4. 勤続年数で退職金はこう変わる!年数別の平均支給額を比較
最後に、「勤続年数」という視点から、平均退職金額がどのように変化するのかを見ていきましょう。
4.1 【常勤職員】勤続年数ごとの平均退職金額
- 5年未満:169万1000円
- 5年~9年:394万円
- 10年~14年:729万円
- 15年~19年:855万8000円
- 20年~24年:1366万円
- 25年~29年:1581万4000円
- 30年~34年:2030万3000円
- 35年~39年:2328万6000円
- 40年以上:2246万4000円
4.2 【行政職俸給表(一)適用者】勤続年数ごとの平均退職金額
- 5年未満:86万8000円
- 5年~9年:376万3000円
- 10年~14年:768万8000円
- 15年~19年:1023万7000円
- 20年~24年:1510万円
- 25年~29年:1658万8000円
- 30年~34年:2061万円
- 35年~39年:2216万6000円
- 40年以上:2158万4000円
※「x」は秘匿
勤続年数が長くなるにつれて退職金の額も増加する傾向にあり、常勤職員の場合、勤続年数が30年を超えると平均で2000万円台に達することがわかります。
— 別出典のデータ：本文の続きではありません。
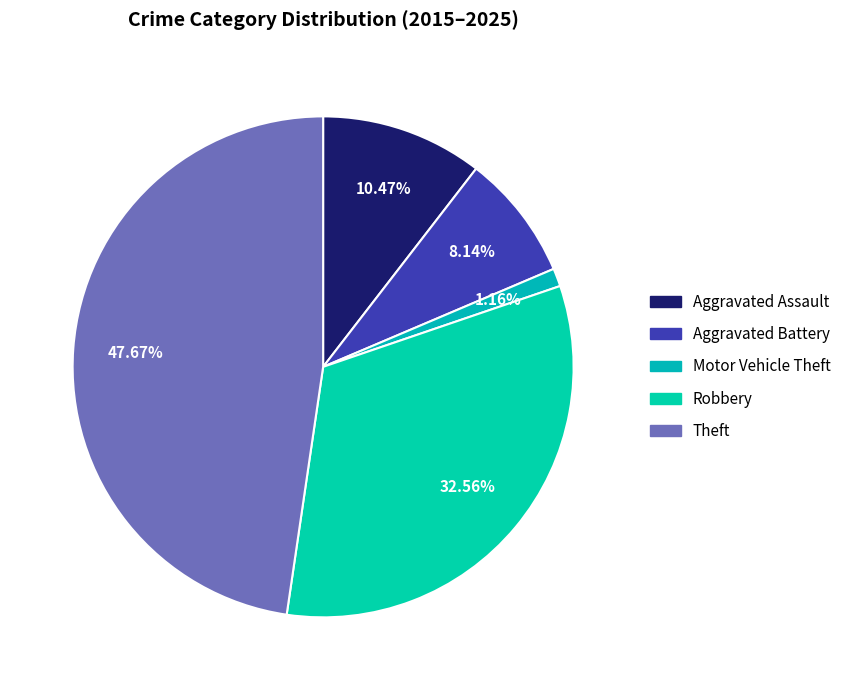

What percentage do Robbery and Theft together represent?

80.2%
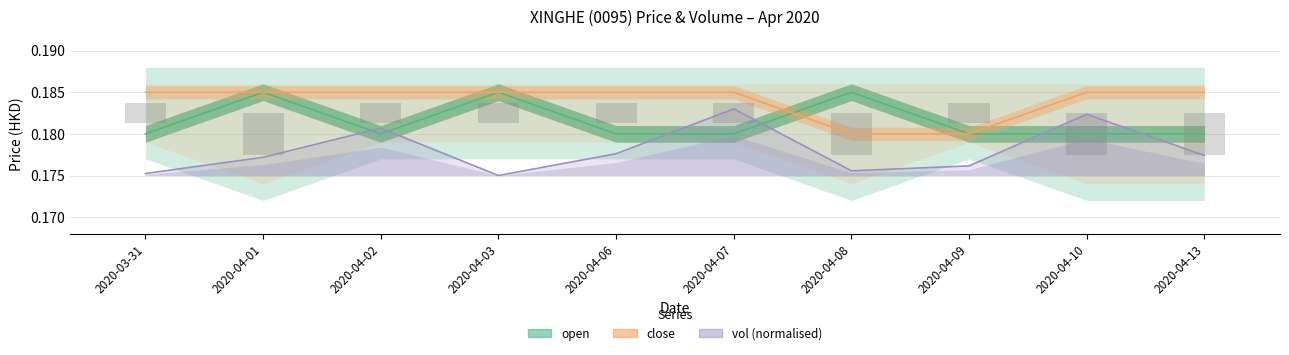

What is the approximate value of vol (normalised) at 2020-04-01?

0.2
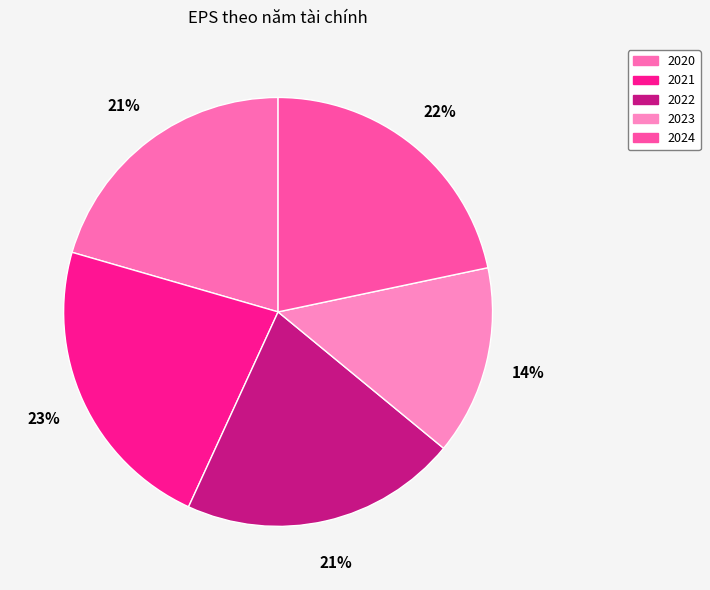

Count the number of slices in the pie.

5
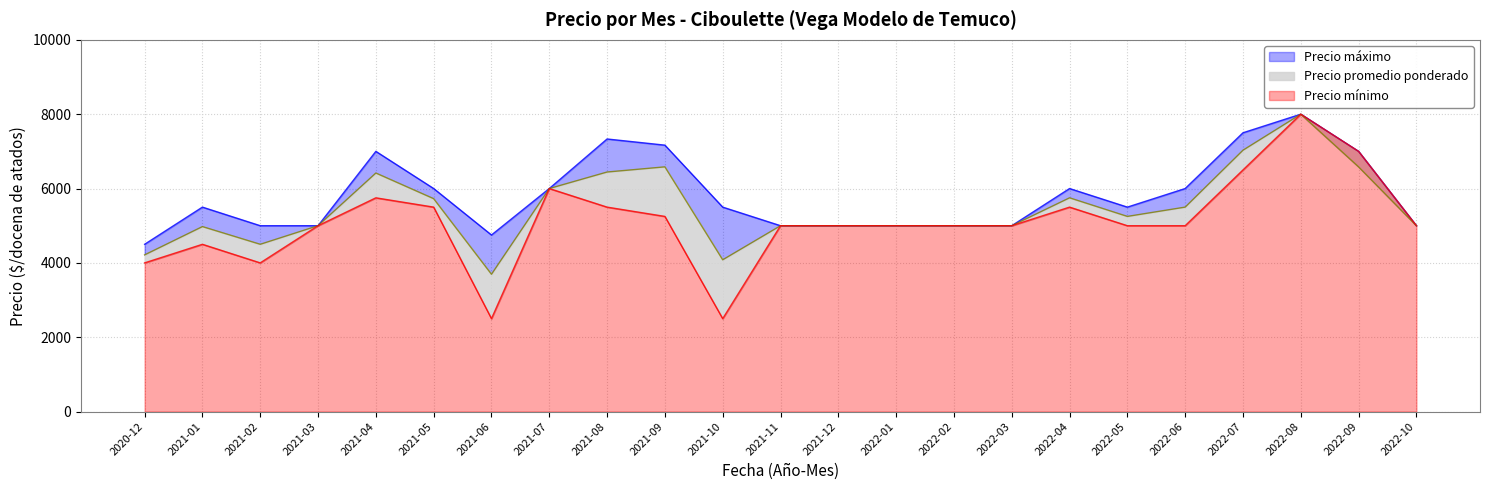

What are all the series names shown in the legend?

Precio máximo, Precio promedio ponderado, Precio mínimo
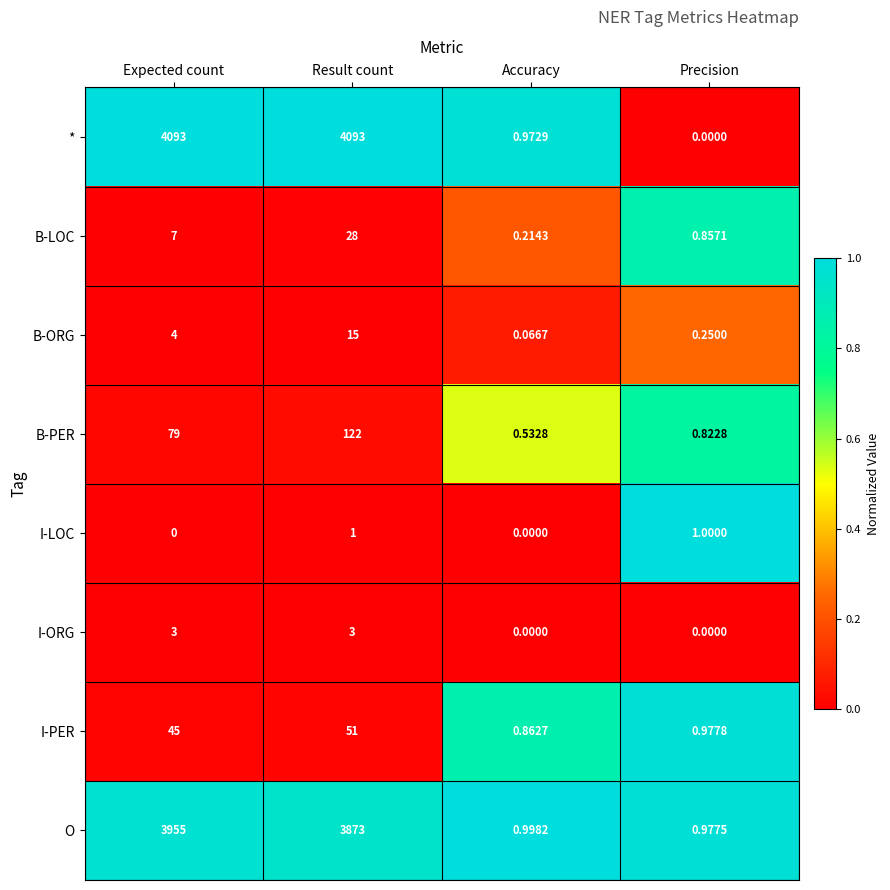

What is the spread (max minus min) of values at Precision?

1.0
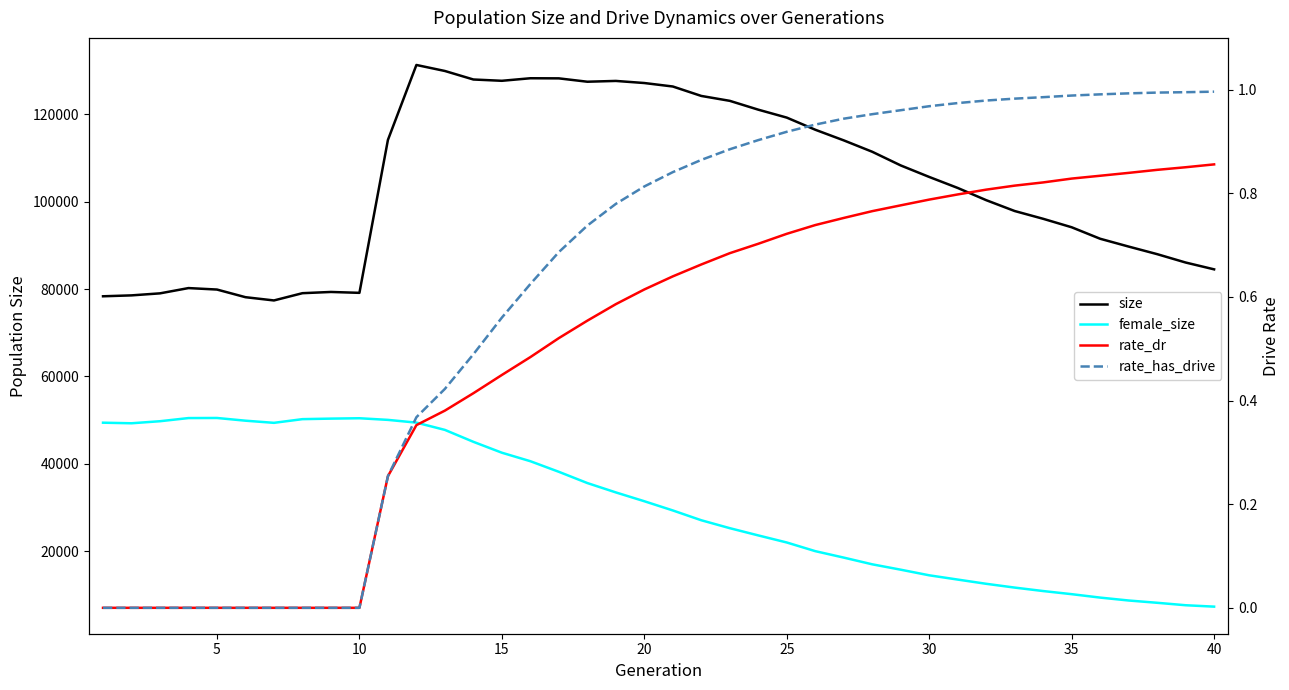

Is the value of size at 11 greater than the value of rate_dr at 31?

Yes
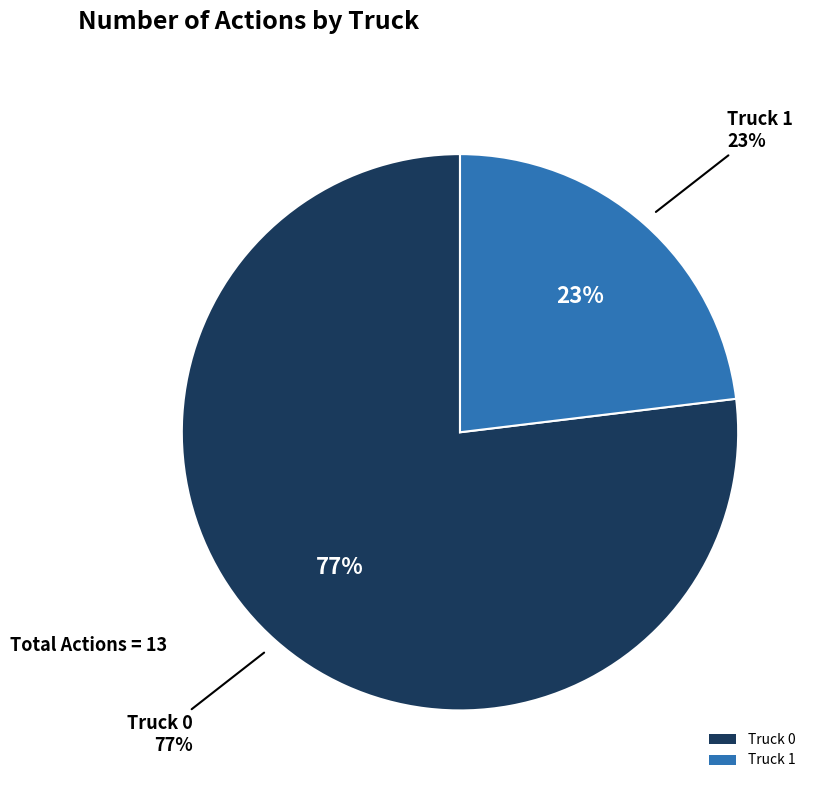

True or false: Truck 1 accounts for 12% of the total.

False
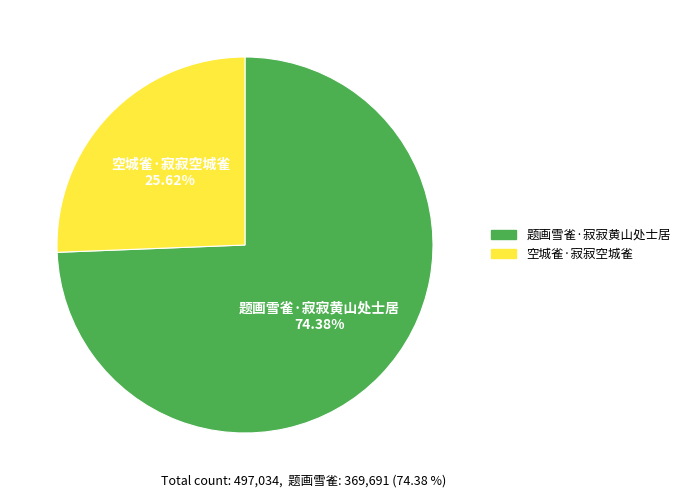

True or false: 题画雪雀·寂寂黄山处士居 accounts for 65% of the total.

False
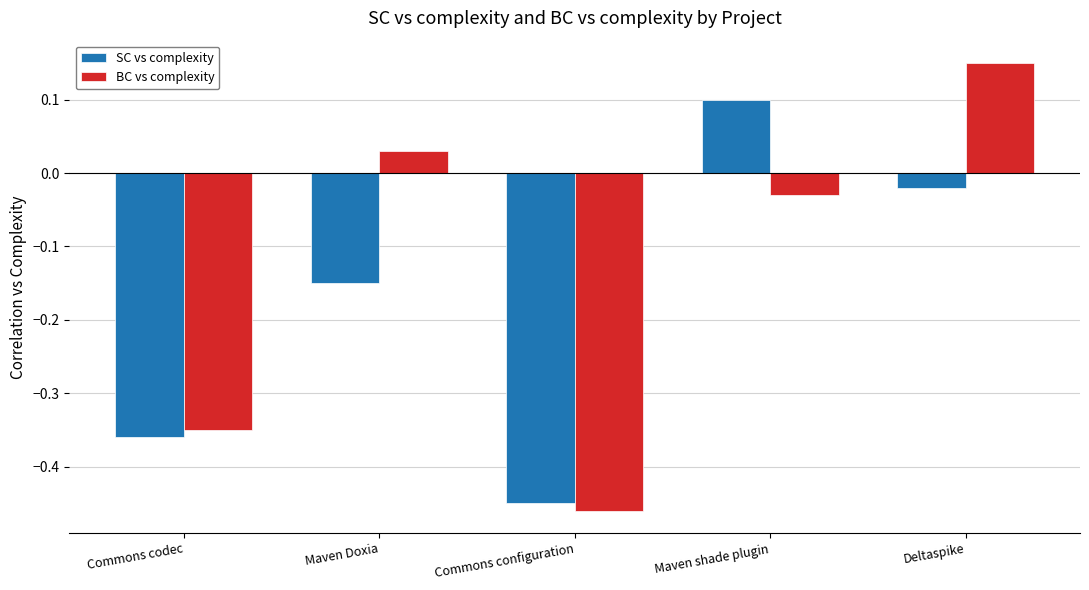

How many values in SC vs complexity are below zero?

4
近年、民間企業においては退職金制度そのものを見直したり、廃止したりする動きも見られます。
このような社会情勢を考慮すると、たとえ勤続年数が5年未満と短くても、一定額の退職金が支給される点は、公務員という職業が持つ大きな魅力の一つといえるかもしれません。
5. まとめ:定年退職で2000万円も可能だが、計画的な資産形成が重要に
最新のデータから見えてきたのは、国家公務員であっても「定年まで勤め上げることで、約2000万円というまとまった退職金が現実的になる」という事実です。
これは裏を返せば、キャリアの途中で自己都合退職を選択した場合、受け取れる金額は大幅に下がることを意味しており、「公務員だから無条件で老後が安泰」とは一概にはいえません。
また、公務員の退職手当の水準も、過去のピーク時と比較すると減少傾向にあります。
この状況は、民間企業で働く人々にとっても共通の課題です。「退職金があるから大丈夫」と過度に安心するのではなく、iDeCo(個人型確定拠出年金)や新NISA(少額投資非課税制度)などを上手に活用し、現役で働いているうちから計画的に資産を形成していくことが、これからの時代においてますます重要になるでしょう。
ご自身のライフプランと照らし合わせながら、将来に向けた準備を早めに始めてみてはいかがでしょうか。